Zoeken op website

Installatie en configuratie van pfSense 2.4.4 Firewall-router


Het internet is tegenwoordig een enge plek. Bijna dagelijks doet zich een nieuwe zero day, inbreuk op de beveiliging of ransomware voor, waardoor veel mensen zich afvragen of het mogelijk is om hun systemen te beveiligen.

Veel organisaties besteden honderdduizenden, zo niet miljoenen dollars aan het installeren van de nieuwste en beste beveiligingsoplossingen om hun infrastructuur en gegevens te beschermen. Thuisgebruikers hebben echter een financieel nadeel. Zelfs honderd dollar investeren in een speciale firewall valt vaak buiten het bereik van de meeste thuisnetwerken.

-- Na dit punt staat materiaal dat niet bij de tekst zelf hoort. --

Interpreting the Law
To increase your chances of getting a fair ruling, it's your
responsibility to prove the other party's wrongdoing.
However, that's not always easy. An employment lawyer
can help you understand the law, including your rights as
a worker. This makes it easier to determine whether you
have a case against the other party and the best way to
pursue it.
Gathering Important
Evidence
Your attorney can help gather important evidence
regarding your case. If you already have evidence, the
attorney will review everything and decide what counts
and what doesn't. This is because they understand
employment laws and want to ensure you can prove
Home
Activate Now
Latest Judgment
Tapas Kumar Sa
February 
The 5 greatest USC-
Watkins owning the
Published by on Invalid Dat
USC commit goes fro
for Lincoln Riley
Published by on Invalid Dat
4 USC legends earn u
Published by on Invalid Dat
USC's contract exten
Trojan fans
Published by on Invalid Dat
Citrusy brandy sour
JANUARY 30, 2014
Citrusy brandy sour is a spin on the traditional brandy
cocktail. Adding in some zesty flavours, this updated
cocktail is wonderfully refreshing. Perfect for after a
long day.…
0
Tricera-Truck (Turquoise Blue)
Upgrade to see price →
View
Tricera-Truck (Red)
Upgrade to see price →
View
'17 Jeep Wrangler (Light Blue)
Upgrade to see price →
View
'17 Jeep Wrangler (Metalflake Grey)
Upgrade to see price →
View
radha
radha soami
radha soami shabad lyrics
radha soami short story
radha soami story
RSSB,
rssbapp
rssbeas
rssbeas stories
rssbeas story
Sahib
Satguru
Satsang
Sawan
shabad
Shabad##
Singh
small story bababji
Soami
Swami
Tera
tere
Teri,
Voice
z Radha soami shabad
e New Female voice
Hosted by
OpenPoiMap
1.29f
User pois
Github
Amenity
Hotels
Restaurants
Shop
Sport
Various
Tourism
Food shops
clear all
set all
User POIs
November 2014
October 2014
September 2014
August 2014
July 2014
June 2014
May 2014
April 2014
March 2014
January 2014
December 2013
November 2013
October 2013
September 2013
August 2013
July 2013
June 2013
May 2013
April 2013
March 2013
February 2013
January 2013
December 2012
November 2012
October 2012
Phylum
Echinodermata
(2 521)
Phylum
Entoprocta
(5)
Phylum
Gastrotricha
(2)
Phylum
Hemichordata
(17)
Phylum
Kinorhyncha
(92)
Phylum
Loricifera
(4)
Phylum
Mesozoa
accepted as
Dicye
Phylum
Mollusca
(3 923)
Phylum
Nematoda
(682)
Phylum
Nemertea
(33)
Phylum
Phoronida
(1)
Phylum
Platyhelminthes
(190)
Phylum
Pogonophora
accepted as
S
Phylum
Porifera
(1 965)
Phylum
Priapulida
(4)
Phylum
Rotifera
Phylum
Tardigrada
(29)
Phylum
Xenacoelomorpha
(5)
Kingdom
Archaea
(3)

Gelukkig zijn er specifieke projecten in de open source-gemeenschap die grote vooruitgang boeken op het gebied van beveiligingsoplossingen voor thuisgebruikers. Projecten als IPfire, Snort, Squid en pfSense bieden allemaal beveiliging op bedrijfsniveau tegen grondstoffenprijzen!

PfSense is een op FreeBSD gebaseerde open source firewall-oplossing. De distributie is gratis te installeren op de eigen apparatuur of het bedrijf achter pfSense, NetGate, verkoopt vooraf geconfigureerde firewall-apparaten.

De benodigde hardware voor pfSense is zeer minimaal en doorgaans kan een oudere thuistoren eenvoudig worden omgebouwd tot een speciale pfSense Firewall. Voor degenen die een beter systeem willen bouwen of kopen om meer van de geavanceerde functies van pfSense uit te voeren, zijn er enkele voorgestelde hardwareminima:

Hardwareminima

  • 500 MHz-CPU
  • 1 GB RAM
  • 4 GB opslagruimte
  • 2 netwerkinterfacekaarten

Aanbevolen hardware

  • 1GHz CPU
  • 1 GB RAM
  • 4 GB opslagruimte
  • 2 of meer PCI-e-netwerkinterfacekaarten.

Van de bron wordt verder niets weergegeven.